2. The battery module of claim 1, wherein the first fastening portion is in the shape of a protrusion along an upper side of a wall body of the housing.

3. The battery module of claim 2, wherein the second fastening portion is formed in the shape of a groove, and

wherein the first fastening portion has a first inclined side inclined to the upper side of the wall body.

4. The battery module of claim 3, wherein the second fastening portion has a second inclined side contacting and inclined to the first inclined side, and the second inclined side has an incline angle that is greater than that of the first inclined side.

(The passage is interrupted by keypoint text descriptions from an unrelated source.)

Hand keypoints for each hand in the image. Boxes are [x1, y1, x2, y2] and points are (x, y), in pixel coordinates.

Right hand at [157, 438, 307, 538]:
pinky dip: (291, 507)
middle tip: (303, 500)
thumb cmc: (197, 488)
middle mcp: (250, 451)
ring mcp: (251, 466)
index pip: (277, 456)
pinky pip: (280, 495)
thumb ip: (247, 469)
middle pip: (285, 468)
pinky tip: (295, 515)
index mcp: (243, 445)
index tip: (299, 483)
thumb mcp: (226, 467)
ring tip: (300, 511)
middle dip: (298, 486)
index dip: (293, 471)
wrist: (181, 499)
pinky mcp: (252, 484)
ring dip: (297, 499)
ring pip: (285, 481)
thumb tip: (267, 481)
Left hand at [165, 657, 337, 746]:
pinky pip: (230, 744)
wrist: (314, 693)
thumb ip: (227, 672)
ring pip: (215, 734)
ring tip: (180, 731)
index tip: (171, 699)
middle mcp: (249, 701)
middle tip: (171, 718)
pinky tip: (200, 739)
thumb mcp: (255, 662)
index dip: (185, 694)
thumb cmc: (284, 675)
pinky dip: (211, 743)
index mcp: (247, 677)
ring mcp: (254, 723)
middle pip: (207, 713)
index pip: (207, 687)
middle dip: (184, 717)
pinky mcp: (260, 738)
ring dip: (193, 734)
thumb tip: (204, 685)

5. The battery module of claim 4, wherein the elastic member is configured to be inserted between the first and second inclined sides.

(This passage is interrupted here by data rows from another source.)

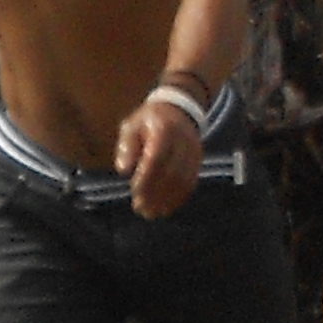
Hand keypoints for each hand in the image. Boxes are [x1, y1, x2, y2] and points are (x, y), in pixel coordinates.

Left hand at [116, 94, 203, 218]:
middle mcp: (183, 140)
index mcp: (164, 129)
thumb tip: (123, 169)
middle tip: (140, 209)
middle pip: (171, 171)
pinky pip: (191, 181)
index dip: (146, 177)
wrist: (179, 109)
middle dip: (155, 193)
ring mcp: (194, 151)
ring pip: (183, 179)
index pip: (157, 157)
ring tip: (151, 213)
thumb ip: (126, 146)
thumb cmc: (149, 121)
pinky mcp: (199, 160)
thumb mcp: (131, 126)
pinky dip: (179, 197)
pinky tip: (166, 207)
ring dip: (167, 199)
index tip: (134, 192)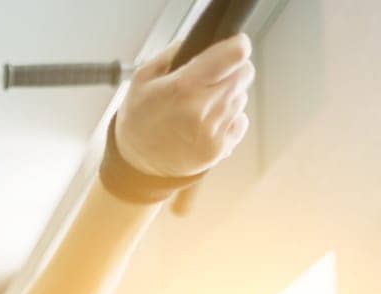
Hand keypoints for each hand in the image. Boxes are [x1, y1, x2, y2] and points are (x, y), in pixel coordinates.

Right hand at [115, 35, 253, 178]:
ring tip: (201, 107)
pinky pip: (242, 120)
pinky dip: (230, 119)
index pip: (235, 55)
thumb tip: (196, 42)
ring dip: (228, 96)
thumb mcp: (143, 78)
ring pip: (242, 97)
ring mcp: (213, 131)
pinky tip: (207, 124)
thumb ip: (172, 54)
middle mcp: (202, 109)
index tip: (233, 49)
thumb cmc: (139, 119)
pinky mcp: (220, 148)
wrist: (136, 164)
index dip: (237, 47)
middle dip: (232, 71)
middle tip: (211, 80)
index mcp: (184, 87)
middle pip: (244, 73)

6. The battery module of claim 2, wherein the first fastening portion has an inclined side inclined to an inner side of the second fastening portion.

7. The battery module of claim 6, wherein the second fastening portion is formed in the shape of a groove, and

wherein a root portion of the first fastening portion is larger than an entrance portion of the second fastening portion.

8. The battery module of claim 1, wherein the first fastening portion is formed in the shape of a groove.

9. The battery module of claim 8, wherein the second fastening portion is formed in the shape of a protrusion along an upper side of a wall body of the housing, and

wherein a cross-section of the second fastening portion is gradually increased toward the wall body of the housing.

10. The battery module of claim 8, wherein the second fastening portion has a cross-section that is gradually decreased toward the cover.

11. The battery module of claim 8, wherein the second fastening portion has an inclined side inclined to an inner side of the first fastening portion.

12. The battery module of claim 11, wherein the elastic member is inserted between the inner side and the inclined side of the first fastening portion and the inclined side of the second fastening portion.

13. The battery module of claim 1, wherein the first fastening portion is formed along a circumference of the housing.

14. The battery module of claim 13, wherein the second fastening portion is formed along a circumference of the cover.

15. The battery module of claim 13, further comprising a pressing member configured to press the cover to the housing.

16. The battery module of claim 1, wherein the first fastening portion and the second fastening portion are configured to be couple to each other by a tight fitting.

17. The battery module of claim 1, wherein the elastic member comprises a material selected from the group consisting of natural rubber, silicon, polybutylene terephthalate (PBT), ethylene propylene diene monomer (EPDM), and polyamides.